*Task description:* Write every record out again exactly, and keep images out of it.

Records excerpted from a collection:
• • •

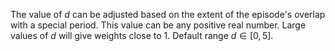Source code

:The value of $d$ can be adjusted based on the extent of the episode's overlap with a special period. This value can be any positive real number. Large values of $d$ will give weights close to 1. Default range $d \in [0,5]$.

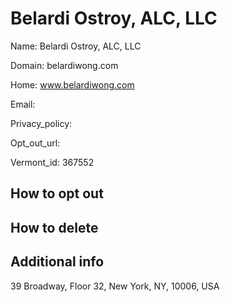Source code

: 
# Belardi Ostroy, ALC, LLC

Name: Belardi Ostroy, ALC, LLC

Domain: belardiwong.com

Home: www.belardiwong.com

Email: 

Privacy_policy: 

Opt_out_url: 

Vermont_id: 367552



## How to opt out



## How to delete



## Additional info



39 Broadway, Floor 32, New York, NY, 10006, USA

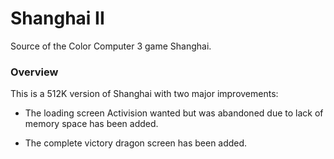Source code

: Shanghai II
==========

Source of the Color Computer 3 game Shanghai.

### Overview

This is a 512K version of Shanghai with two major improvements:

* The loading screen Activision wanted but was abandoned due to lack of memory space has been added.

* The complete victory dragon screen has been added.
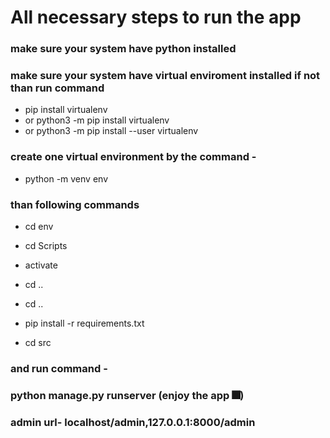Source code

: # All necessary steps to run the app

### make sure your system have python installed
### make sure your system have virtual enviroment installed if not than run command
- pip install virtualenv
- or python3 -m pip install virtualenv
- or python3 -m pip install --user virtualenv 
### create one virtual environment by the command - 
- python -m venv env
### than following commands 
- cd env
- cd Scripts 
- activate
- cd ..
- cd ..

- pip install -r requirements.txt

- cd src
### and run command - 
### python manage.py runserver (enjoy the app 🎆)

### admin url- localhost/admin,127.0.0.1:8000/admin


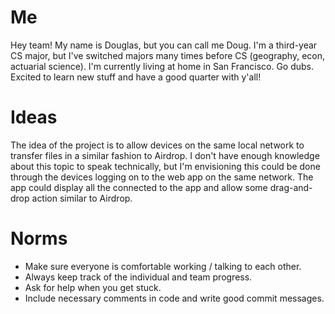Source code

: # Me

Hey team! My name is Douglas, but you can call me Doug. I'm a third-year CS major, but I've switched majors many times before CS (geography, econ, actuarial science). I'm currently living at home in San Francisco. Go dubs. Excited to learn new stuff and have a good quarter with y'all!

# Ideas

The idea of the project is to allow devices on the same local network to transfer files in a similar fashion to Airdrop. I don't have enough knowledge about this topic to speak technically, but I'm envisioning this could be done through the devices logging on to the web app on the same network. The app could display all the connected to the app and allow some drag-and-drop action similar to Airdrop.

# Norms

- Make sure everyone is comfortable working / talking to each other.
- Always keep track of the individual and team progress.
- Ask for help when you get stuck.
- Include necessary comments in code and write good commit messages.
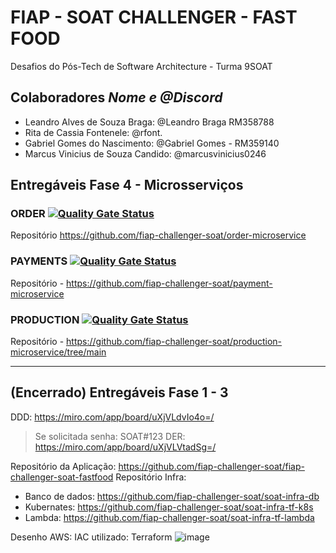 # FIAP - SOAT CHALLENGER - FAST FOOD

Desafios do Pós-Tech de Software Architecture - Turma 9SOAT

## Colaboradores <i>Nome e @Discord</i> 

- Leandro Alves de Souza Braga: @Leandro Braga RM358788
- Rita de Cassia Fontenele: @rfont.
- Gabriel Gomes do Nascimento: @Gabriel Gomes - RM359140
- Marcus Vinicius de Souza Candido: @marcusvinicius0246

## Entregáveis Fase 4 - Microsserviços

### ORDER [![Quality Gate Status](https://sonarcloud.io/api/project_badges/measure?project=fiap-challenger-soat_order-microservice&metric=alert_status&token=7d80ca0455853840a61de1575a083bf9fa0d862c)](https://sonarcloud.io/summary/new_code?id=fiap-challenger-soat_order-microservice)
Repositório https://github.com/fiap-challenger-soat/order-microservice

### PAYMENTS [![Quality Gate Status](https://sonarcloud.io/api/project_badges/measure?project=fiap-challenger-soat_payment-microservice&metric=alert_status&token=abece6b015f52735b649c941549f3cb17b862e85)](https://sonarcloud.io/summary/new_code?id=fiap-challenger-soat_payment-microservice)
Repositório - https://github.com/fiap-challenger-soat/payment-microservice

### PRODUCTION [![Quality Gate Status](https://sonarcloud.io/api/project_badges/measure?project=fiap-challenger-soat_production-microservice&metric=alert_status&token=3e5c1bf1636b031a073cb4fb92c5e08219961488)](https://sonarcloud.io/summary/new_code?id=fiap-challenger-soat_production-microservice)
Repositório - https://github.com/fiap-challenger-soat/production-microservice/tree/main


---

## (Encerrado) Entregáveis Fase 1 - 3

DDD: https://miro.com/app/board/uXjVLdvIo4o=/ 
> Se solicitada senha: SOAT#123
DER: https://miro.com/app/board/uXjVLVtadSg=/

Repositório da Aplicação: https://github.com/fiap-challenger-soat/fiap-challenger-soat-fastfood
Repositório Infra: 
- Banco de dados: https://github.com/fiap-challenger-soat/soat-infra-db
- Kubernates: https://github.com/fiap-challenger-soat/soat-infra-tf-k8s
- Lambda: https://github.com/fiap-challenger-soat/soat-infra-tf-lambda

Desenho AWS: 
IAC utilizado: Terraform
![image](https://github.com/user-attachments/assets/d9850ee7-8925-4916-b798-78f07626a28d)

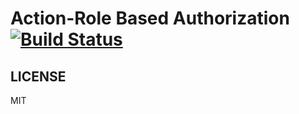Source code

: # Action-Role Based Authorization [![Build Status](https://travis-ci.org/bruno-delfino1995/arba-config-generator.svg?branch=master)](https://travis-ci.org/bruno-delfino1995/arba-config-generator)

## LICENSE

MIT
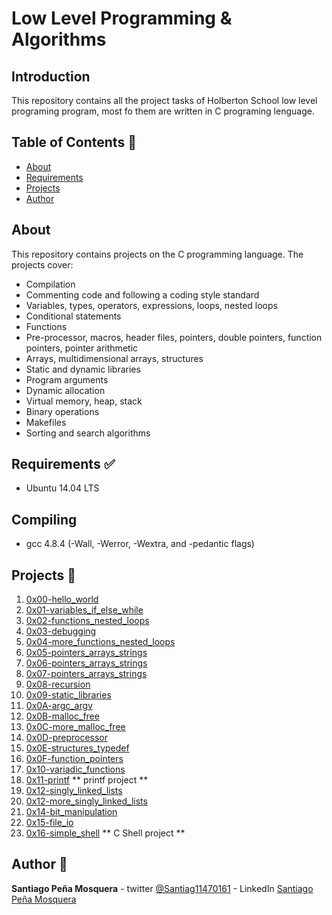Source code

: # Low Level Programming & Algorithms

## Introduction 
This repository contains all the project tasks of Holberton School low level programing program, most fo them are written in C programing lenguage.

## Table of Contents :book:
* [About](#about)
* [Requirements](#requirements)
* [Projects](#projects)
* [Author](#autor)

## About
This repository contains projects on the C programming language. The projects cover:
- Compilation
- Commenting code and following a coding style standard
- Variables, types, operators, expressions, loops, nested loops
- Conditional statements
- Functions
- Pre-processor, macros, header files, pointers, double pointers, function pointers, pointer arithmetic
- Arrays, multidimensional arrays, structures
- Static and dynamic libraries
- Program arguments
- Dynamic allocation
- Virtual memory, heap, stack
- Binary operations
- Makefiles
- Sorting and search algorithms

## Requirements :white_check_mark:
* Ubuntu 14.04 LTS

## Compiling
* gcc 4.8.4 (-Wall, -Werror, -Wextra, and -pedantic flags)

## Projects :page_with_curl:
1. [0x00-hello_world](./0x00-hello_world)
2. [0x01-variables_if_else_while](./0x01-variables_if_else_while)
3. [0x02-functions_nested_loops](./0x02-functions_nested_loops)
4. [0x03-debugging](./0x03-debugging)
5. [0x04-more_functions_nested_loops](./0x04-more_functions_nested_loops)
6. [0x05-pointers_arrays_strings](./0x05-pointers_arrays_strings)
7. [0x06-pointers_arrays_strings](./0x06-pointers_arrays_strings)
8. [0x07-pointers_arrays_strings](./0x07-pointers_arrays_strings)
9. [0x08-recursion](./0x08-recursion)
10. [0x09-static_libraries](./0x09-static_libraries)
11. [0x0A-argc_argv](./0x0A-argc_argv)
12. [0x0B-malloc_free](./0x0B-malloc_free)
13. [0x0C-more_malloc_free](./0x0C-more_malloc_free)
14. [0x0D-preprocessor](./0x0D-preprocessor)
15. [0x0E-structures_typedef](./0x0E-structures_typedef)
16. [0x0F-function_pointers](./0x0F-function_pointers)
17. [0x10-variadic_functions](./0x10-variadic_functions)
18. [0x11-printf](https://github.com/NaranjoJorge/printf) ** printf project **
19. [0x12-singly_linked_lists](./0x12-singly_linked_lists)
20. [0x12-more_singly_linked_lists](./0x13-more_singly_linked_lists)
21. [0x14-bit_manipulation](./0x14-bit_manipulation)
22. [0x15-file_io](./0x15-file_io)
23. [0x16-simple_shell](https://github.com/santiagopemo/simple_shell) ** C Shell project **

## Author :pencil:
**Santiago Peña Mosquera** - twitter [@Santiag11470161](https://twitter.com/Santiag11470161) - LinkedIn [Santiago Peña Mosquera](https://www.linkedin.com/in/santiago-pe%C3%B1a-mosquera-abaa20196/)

• • •

*Exercise result:*
Source code

:The value of $d$ can be adjusted based on the extent of the episode's overlap with a special period. This value can be any positive real number. Large values of $d$ will give weights close to 1. Default range $d \in [0,5]$.

Source code

: 
# Belardi Ostroy, ALC, LLC

Name: Belardi Ostroy, ALC, LLC

Domain: belardiwong.com

Home: www.belardiwong.com

Email: 

Privacy_policy: 

Opt_out_url: 

Vermont_id: 367552



## How to opt out



## How to delete



## Additional info



39 Broadway, Floor 32, New York, NY, 10006, USA

Source code

: Shanghai II
==========

Source of the Color Computer 3 game Shanghai.

### Overview

This is a 512K version of Shanghai with two major improvements:

* The loading screen Activision wanted but was abandoned due to lack of memory space has been added.

* The complete victory dragon screen has been added.
Source code

: # All necessary steps to run the app

### make sure your system have python installed
### make sure your system have virtual enviroment installed if not than run command
- pip install virtualenv
- or python3 -m pip install virtualenv
- or python3 -m pip install --user virtualenv 
### create one virtual environment by the command - 
- python -m venv env
### than following commands 
- cd env
- cd Scripts 
- activate
- cd ..
- cd ..

- pip install -r requirements.txt

- cd src
### and run command - 
### python manage.py runserver (enjoy the app 🎆)

### admin url- localhost/admin,127.0.0.1:8000/admin


Source code

: # Me

Hey team! My name is Douglas, but you can call me Doug. I'm a third-year CS major, but I've switched majors many times before CS (geography, econ, actuarial science). I'm currently living at home in San Francisco. Go dubs. Excited to learn new stuff and have a good quarter with y'all!

# Ideas

The idea of the project is to allow devices on the same local network to transfer files in a similar fashion to Airdrop. I don't have enough knowledge about this topic to speak technically, but I'm envisioning this could be done through the devices logging on to the web app on the same network. The app could display all the connected to the app and allow some drag-and-drop action similar to Airdrop.

# Norms

- Make sure everyone is comfortable working / talking to each other.
- Always keep track of the individual and team progress.
- Ask for help when you get stuck.
- Include necessary comments in code and write good commit messages.
 # FIAP - SOAT CHALLENGER - FAST FOOD

Desafios do Pós-Tech de Software Architecture - Turma 9SOAT

## Colaboradores <i>Nome e @Discord</i> 

- Leandro Alves de Souza Braga: @Leandro Braga RM358788
- Rita de Cassia Fontenele: @rfont.
- Gabriel Gomes do Nascimento: @Gabriel Gomes - RM359140
- Marcus Vinicius de Souza Candido: @marcusvinicius0246

## Entregáveis Fase 4 - Microsserviços

### ORDER [![Quality Gate Status](https://sonarcloud.io/api/project_badges/measure?project=fiap-challenger-soat_order-microservice&metric=alert_status&token=7d80ca0455853840a61de1575a083bf9fa0d862c)](https://sonarcloud.io/summary/new_code?id=fiap-challenger-soat_order-microservice)
Repositório https://github.com/fiap-challenger-soat/order-microservice

### PAYMENTS [![Quality Gate Status](https://sonarcloud.io/api/project_badges/measure?project=fiap-challenger-soat_payment-microservice&metric=alert_status&token=abece6b015f52735b649c941549f3cb17b862e85)](https://sonarcloud.io/summary/new_code?id=fiap-challenger-soat_payment-microservice)
Repositório - https://github.com/fiap-challenger-soat/payment-microservice

### PRODUCTION [![Quality Gate Status](https://sonarcloud.io/api/project_badges/measure?project=fiap-challenger-soat_production-microservice&metric=alert_status&token=3e5c1bf1636b031a073cb4fb92c5e08219961488)](https://sonarcloud.io/summary/new_code?id=fiap-challenger-soat_production-microservice)
Repositório - https://github.com/fiap-challenger-soat/production-microservice/tree/main


---

## (Encerrado) Entregáveis Fase 1 - 3

DDD: https://miro.com/app/board/uXjVLdvIo4o=/ 
> Se solicitada senha: SOAT#123
DER: https://miro.com/app/board/uXjVLVtadSg=/

Repositório da Aplicação: https://github.com/fiap-challenger-soat/fiap-challenger-soat-fastfood
Repositório Infra: 
- Banco de dados: https://github.com/fiap-challenger-soat/soat-infra-db
- Kubernates: https://github.com/fiap-challenger-soat/soat-infra-tf-k8s
- Lambda: https://github.com/fiap-challenger-soat/soat-infra-tf-lambda

Desenho AWS: 
IAC utilizado: Terraform
![image](https://github.com/user-attachments/assets/d9850ee7-8925-4916-b798-78f07626a28d)

Source code

: # Action-Role Based Authorization [![Build Status](https://travis-ci.org/bruno-delfino1995/arba-config-generator.svg?branch=master)](https://travis-ci.org/bruno-delfino1995/arba-config-generator)

## LICENSE

MIT
Source code

: # Low Level Programming & Algorithms

## Introduction 
This repository contains all the project tasks of Holberton School low level programing program, most fo them are written in C programing lenguage.

## Table of Contents :book:
* [About](#about)
* [Requirements](#requirements)
* [Projects](#projects)
* [Author](#autor)

## About
This repository contains projects on the C programming language. The projects cover:
- Compilation
- Commenting code and following a coding style standard
- Variables, types, operators, expressions, loops, nested loops
- Conditional statements
- Functions
- Pre-processor, macros, header files, pointers, double pointers, function pointers, pointer arithmetic
- Arrays, multidimensional arrays, structures
- Static and dynamic libraries
- Program arguments
- Dynamic allocation
- Virtual memory, heap, stack
- Binary operations
- Makefiles
- Sorting and search algorithms

## Requirements :white_check_mark:
* Ubuntu 14.04 LTS

## Compiling
* gcc 4.8.4 (-Wall, -Werror, -Wextra, and -pedantic flags)

## Projects :page_with_curl:
1. [0x00-hello_world](./0x00-hello_world)
2. [0x01-variables_if_else_while](./0x01-variables_if_else_while)
3. [0x02-functions_nested_loops](./0x02-functions_nested_loops)
4. [0x03-debugging](./0x03-debugging)
5. [0x04-more_functions_nested_loops](./0x04-more_functions_nested_loops)
6. [0x05-pointers_arrays_strings](./0x05-pointers_arrays_strings)
7. [0x06-pointers_arrays_strings](./0x06-pointers_arrays_strings)
8. [0x07-pointers_arrays_strings](./0x07-pointers_arrays_strings)
9. [0x08-recursion](./0x08-recursion)
10. [0x09-static_libraries](./0x09-static_libraries)
11. [0x0A-argc_argv](./0x0A-argc_argv)
12. [0x0B-malloc_free](./0x0B-malloc_free)
13. [0x0C-more_malloc_free](./0x0C-more_malloc_free)
14. [0x0D-preprocessor](./0x0D-preprocessor)
15. [0x0E-structures_typedef](./0x0E-structures_typedef)
16. [0x0F-function_pointers](./0x0F-function_pointers)
17. [0x10-variadic_functions](./0x10-variadic_functions)
18. [0x11-printf](https://github.com/NaranjoJorge/printf) ** printf project **
19. [0x12-singly_linked_lists](./0x12-singly_linked_lists)
20. [0x12-more_singly_linked_lists](./0x13-more_singly_linked_lists)
21. [0x14-bit_manipulation](./0x14-bit_manipulation)
22. [0x15-file_io](./0x15-file_io)
23. [0x16-simple_shell](https://github.com/santiagopemo/simple_shell) ** C Shell project **

## Author :pencil:
**Santiago Peña Mosquera** - twitter [@Santiag11470161](https://twitter.com/Santiag11470161) - LinkedIn [Santiago Peña Mosquera](https://www.linkedin.com/in/santiago-pe%C3%B1a-mosquera-abaa20196/)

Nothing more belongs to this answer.